### TASK ITEM:
Do not include the pictures; repeat the rest of the data exactly.

┌──

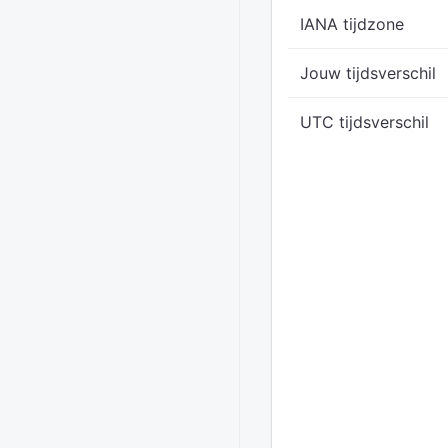
IANA tijdzone
Jouw tijdsverschil
UTC tijdsverschil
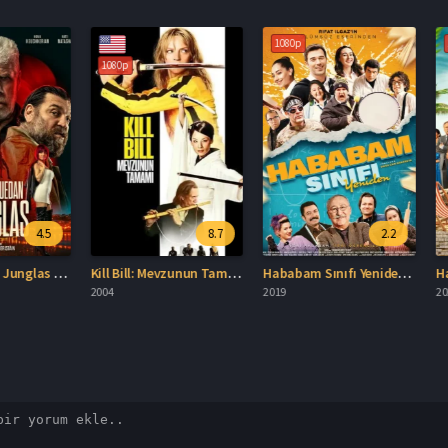
4.5
8.7
2.2
Ya No Quedan Junglas Türkçe Dublaj İzle
Kill Bill: Mevzunun Tamamı Türkçe Dublaj İzle
Hababam Sınıfı Yeniden İzle
2004
2019
2021
Spoiler
Yenifilmizle.org olarak 5651 Sayılı Kanun uyarı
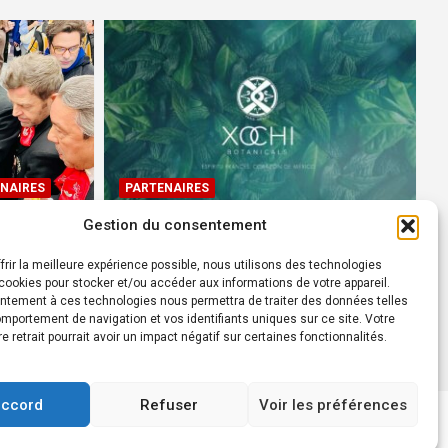
NAIRES
PARTENAIRES
Gestion du consentement
Devenez Ambassadeur XOCHI
BOTANICALS – « El espíritu
frir la meilleure expérience possible, nous utilisons des technologies
rtes à
francés con corazón de
ookies pour stocker et/ou accéder aux informations de votre appareil.
ntement à ces technologies nous permettra de traiter des données telles
México! »
mportement de navigation et vos identifiants uniques sur ce site. Votre
24 août 2022
Rédacteur
re retrait pourrait avoir un impact négatif sur certaines fonctionnalités.
accord
Refuser
Voir les préférences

└──

### OUTPUT OF THE EXERCISE:
IANA tijdzone
Jouw tijdsverschil
UTC tijdsverschil
4.5
8.7
2.2
Ya No Quedan Junglas Türkçe Dublaj İzle
Kill Bill: Mevzunun Tamamı Türkçe Dublaj İzle
Hababam Sınıfı Yeniden İzle
2004
2019
2021
Spoiler
Yenifilmizle.org olarak 5651 Sayılı Kanun uyarı
NAIRES
PARTENAIRES
Gestion du consentement
Devenez Ambassadeur XOCHI
BOTANICALS – « El espíritu
frir la meilleure expérience possible, nous utilisons des technologies
rtes à
francés con corazón de
ookies pour stocker et/ou accéder aux informations de votre appareil.
ntement à ces technologies nous permettra de traiter des données telles
México! »
mportement de navigation et vos identifiants uniques sur ce site. Votre
24 août 2022
Rédacteur
re retrait pourrait avoir un impact négatif sur certaines fonctionnalités.
accord
Refuser
Voir les préférences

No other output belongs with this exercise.